**** ENTRIES PROVIDED
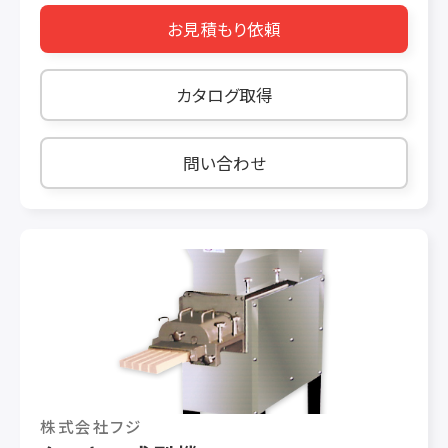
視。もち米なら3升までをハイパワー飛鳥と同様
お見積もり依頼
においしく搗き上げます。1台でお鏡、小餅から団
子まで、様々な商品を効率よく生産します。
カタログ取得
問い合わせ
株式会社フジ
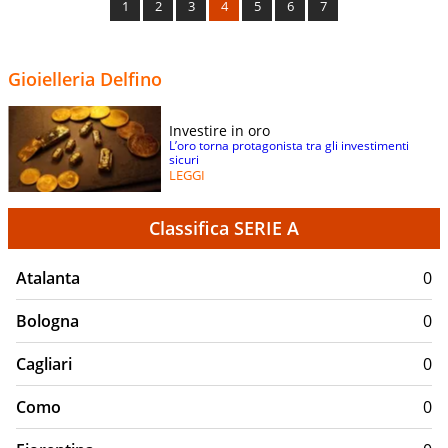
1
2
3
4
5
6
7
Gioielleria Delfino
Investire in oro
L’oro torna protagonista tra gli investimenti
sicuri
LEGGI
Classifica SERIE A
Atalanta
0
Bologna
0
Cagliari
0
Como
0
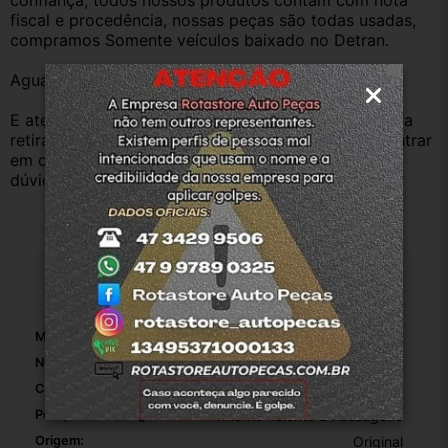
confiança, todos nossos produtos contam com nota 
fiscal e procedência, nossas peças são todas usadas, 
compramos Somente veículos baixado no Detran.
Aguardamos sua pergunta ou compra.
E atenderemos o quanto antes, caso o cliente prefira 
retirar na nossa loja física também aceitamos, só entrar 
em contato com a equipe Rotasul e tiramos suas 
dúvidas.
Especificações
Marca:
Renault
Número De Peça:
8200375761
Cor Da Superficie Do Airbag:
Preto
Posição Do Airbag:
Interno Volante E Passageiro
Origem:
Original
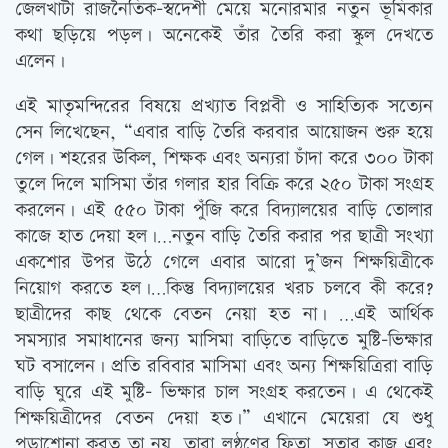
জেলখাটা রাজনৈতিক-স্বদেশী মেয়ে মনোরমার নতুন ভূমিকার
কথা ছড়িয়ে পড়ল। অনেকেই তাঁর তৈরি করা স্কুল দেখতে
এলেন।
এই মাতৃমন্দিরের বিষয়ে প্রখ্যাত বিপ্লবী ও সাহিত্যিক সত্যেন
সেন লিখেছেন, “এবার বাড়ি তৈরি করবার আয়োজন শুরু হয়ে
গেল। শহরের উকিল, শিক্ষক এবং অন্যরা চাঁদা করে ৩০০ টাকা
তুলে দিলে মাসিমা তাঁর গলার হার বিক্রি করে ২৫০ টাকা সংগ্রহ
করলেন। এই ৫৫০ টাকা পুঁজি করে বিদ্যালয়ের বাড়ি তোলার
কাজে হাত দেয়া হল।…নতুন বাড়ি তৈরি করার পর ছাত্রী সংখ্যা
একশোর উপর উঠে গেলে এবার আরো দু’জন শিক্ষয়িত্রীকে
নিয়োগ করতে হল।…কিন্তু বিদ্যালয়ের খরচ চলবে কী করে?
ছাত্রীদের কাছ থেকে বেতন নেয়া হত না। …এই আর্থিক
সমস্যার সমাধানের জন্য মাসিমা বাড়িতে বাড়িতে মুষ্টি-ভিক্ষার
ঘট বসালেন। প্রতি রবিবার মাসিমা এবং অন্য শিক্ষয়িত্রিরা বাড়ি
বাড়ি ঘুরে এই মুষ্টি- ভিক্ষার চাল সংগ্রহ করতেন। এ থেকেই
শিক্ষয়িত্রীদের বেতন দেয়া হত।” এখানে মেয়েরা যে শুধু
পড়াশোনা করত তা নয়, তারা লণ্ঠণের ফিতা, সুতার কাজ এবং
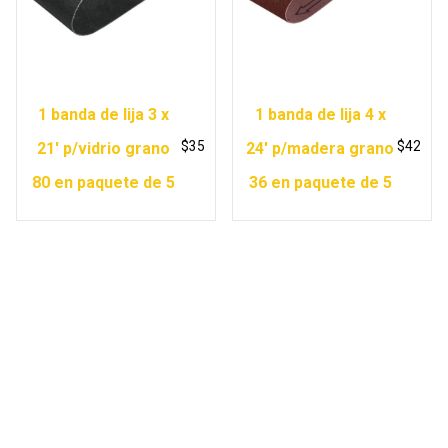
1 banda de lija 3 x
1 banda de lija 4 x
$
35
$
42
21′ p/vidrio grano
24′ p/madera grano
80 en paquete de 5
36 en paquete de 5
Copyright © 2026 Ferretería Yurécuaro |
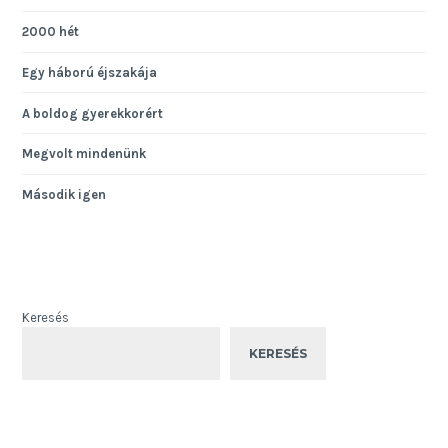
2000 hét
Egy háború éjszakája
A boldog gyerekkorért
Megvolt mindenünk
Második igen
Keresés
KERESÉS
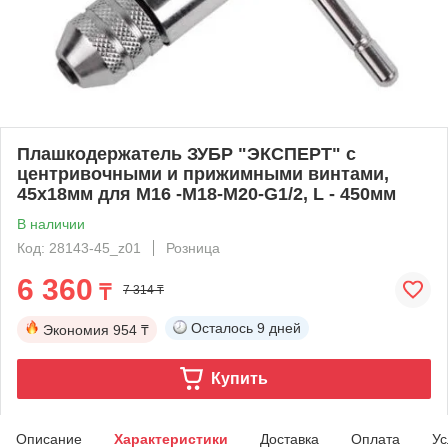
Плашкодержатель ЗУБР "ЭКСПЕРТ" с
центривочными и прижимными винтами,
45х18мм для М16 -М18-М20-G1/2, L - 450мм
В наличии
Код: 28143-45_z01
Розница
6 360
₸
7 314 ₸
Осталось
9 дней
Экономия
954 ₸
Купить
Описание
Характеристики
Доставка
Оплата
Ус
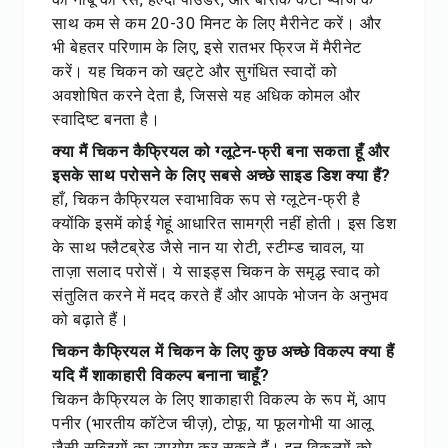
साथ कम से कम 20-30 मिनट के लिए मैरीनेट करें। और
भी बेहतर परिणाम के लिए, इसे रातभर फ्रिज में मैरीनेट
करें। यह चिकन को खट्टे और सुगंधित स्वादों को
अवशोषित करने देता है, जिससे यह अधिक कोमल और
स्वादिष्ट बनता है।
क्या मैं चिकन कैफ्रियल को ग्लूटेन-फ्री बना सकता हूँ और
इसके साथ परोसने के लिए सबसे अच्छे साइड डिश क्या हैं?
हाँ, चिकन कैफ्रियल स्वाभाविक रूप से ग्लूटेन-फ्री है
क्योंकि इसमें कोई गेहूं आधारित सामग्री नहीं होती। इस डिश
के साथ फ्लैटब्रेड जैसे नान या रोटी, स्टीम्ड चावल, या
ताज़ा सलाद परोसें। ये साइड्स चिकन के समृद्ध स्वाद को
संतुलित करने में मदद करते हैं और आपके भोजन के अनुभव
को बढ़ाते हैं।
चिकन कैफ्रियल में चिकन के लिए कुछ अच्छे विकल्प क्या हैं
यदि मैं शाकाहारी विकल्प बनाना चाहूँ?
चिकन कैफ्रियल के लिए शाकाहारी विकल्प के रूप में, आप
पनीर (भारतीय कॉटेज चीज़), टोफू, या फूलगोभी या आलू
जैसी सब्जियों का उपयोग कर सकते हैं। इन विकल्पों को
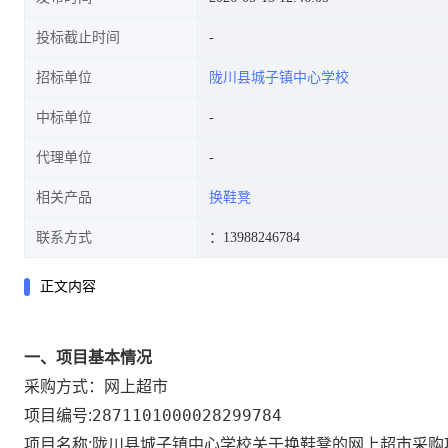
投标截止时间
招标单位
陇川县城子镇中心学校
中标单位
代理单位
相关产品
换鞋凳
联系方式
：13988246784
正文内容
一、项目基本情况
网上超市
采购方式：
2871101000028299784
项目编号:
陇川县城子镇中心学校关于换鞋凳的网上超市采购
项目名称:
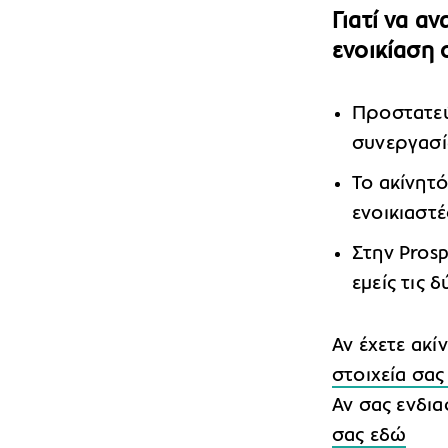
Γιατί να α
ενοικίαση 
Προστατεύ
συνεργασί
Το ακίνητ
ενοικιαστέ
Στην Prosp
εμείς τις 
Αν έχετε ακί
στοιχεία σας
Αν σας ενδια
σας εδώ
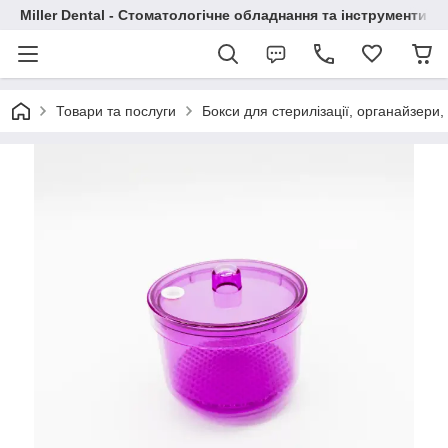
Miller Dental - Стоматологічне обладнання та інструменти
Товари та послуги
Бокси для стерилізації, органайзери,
********
### THE TASK
How many lines above contain the string "Airbag", matching case exactly? Give only the number.

### OUTPUT
2